Did Pope Francis really say 2% of Catholic clergy are pedophiles?

UNITED STATES
Los Angeles Times

LAUREN RAAB

An interview that credits Pope Francis as saying about 2% of Roman Catholic clerics are pedophiles stirred controversy Sunday, as the Vatican sought to raise questions about the article’s accuracy and others called on the pope to take more action on the issue.

The remarks, reported in in the Italian newspaper La Repubblica, came a week after the pope asked for forgiveness in his first meeting with victims of clerical sexual abuse.

The interview by Eugenio Scalfari, published Sunday, quotes the pope as calling the rash of sex abuse scandals “a leprosy in our home” and saying the pedophiles include “priests and even bishops and cardinals,” according to a CBS News translation. “And others, even more numerous, know about it but keep quiet, they punish without saying the reason why. I find this state of things untenable and it is my intention to confront it with the severity it requires.”

The Vatican has pushed back on some points. According to Vatican officials, Scalfari does not record his conversations with the pope nor transcribe them word for word. News.va, an official Vatican news source, cited Vatican spokesman Federico Lombardi as saying Scalfari quotes Francis from memory alone, and that the pope does not review the results before publication.

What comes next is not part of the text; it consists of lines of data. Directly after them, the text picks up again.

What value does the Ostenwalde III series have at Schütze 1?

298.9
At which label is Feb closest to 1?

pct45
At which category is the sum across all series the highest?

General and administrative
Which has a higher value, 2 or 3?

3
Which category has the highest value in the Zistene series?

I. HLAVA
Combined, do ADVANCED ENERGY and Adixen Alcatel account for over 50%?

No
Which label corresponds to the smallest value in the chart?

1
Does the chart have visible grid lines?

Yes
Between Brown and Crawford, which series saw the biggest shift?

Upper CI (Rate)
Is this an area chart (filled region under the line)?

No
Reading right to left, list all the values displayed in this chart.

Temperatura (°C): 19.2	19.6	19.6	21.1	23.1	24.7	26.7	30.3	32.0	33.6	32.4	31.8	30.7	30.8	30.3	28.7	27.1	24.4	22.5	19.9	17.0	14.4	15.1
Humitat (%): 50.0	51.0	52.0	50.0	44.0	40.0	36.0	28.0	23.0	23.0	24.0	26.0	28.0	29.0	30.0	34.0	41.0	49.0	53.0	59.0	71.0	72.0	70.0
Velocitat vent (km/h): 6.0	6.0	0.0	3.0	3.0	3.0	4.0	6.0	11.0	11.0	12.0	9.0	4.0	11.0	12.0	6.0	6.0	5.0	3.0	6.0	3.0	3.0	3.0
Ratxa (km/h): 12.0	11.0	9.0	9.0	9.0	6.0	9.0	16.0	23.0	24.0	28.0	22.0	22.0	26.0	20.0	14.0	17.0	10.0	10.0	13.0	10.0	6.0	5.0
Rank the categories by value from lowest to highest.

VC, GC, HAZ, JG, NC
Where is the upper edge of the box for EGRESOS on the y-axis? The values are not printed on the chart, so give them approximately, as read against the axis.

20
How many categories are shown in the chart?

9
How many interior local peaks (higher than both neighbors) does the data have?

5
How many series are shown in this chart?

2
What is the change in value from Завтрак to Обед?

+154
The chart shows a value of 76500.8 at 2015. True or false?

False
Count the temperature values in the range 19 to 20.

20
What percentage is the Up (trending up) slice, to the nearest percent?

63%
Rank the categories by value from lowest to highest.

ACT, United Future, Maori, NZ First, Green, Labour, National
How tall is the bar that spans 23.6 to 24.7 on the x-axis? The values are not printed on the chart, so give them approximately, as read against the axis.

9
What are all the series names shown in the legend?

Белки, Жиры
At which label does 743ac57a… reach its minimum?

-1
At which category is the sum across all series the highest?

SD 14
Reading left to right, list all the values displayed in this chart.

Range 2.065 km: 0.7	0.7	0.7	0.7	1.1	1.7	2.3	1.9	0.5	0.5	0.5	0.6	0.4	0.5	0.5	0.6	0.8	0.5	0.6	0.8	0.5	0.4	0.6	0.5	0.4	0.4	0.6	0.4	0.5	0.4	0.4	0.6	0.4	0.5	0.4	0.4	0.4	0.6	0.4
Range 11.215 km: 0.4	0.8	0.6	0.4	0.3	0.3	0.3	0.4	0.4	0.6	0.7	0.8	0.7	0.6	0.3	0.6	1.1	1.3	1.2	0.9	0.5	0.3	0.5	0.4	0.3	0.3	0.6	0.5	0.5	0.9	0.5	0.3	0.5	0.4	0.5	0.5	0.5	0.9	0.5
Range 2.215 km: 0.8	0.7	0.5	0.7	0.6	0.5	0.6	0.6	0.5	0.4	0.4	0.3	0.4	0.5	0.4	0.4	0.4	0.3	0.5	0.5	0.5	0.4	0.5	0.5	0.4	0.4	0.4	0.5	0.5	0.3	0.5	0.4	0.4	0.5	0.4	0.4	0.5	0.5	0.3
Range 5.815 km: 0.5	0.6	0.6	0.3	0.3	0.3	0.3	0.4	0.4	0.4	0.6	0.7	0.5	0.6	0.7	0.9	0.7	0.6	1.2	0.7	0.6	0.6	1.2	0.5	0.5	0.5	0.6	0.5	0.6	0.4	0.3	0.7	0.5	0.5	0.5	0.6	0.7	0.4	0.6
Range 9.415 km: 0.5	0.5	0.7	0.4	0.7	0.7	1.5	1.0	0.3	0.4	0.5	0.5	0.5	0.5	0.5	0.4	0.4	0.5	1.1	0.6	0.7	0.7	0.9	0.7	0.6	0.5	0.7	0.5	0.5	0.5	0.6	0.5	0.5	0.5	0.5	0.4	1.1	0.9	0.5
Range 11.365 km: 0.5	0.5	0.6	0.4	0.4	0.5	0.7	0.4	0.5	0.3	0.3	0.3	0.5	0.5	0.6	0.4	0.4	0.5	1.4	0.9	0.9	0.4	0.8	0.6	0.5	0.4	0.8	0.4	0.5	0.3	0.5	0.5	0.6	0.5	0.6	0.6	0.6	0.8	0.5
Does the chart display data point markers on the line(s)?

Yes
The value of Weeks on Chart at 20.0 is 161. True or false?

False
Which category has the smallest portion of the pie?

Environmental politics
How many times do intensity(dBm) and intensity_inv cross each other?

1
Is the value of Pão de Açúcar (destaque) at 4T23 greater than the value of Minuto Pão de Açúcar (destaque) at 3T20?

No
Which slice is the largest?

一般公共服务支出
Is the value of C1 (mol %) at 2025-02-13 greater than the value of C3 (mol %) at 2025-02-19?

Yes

Lombardi did not rebut any assertions Francis was said to have made, but raised questions about the lack of a closing quotation mark at the end of the paragraph that included the 2% figure.

“A lapse of memory or an explicit acknowledgment the naif reader is being manipulated?” he asked.

Meanwhile, the Survivors Network of Those Abused by Priests, or SNAP, said the “real percentage of predator priests” is much higher than 2% and called on the pope to defrock clerics who participate in cover-ups.

“I’m convinced that no threat of penalty will deter a child molester,” David Clohessy, executive director of SNAP, told the Los Angeles Times. However, he said, “defrocking a bishop or cardinal who hides abuse would have an enormous deterrent effect.”

“I would challenge fans of this pope to name a single step he’s taken that has had a practical impact on the crisis,” Clohessy said. “He’s made significant, dramatic, quick effective steps to transform church governance and finances. He obviously has both massive power and the willingness to use it, but not on this crisis.”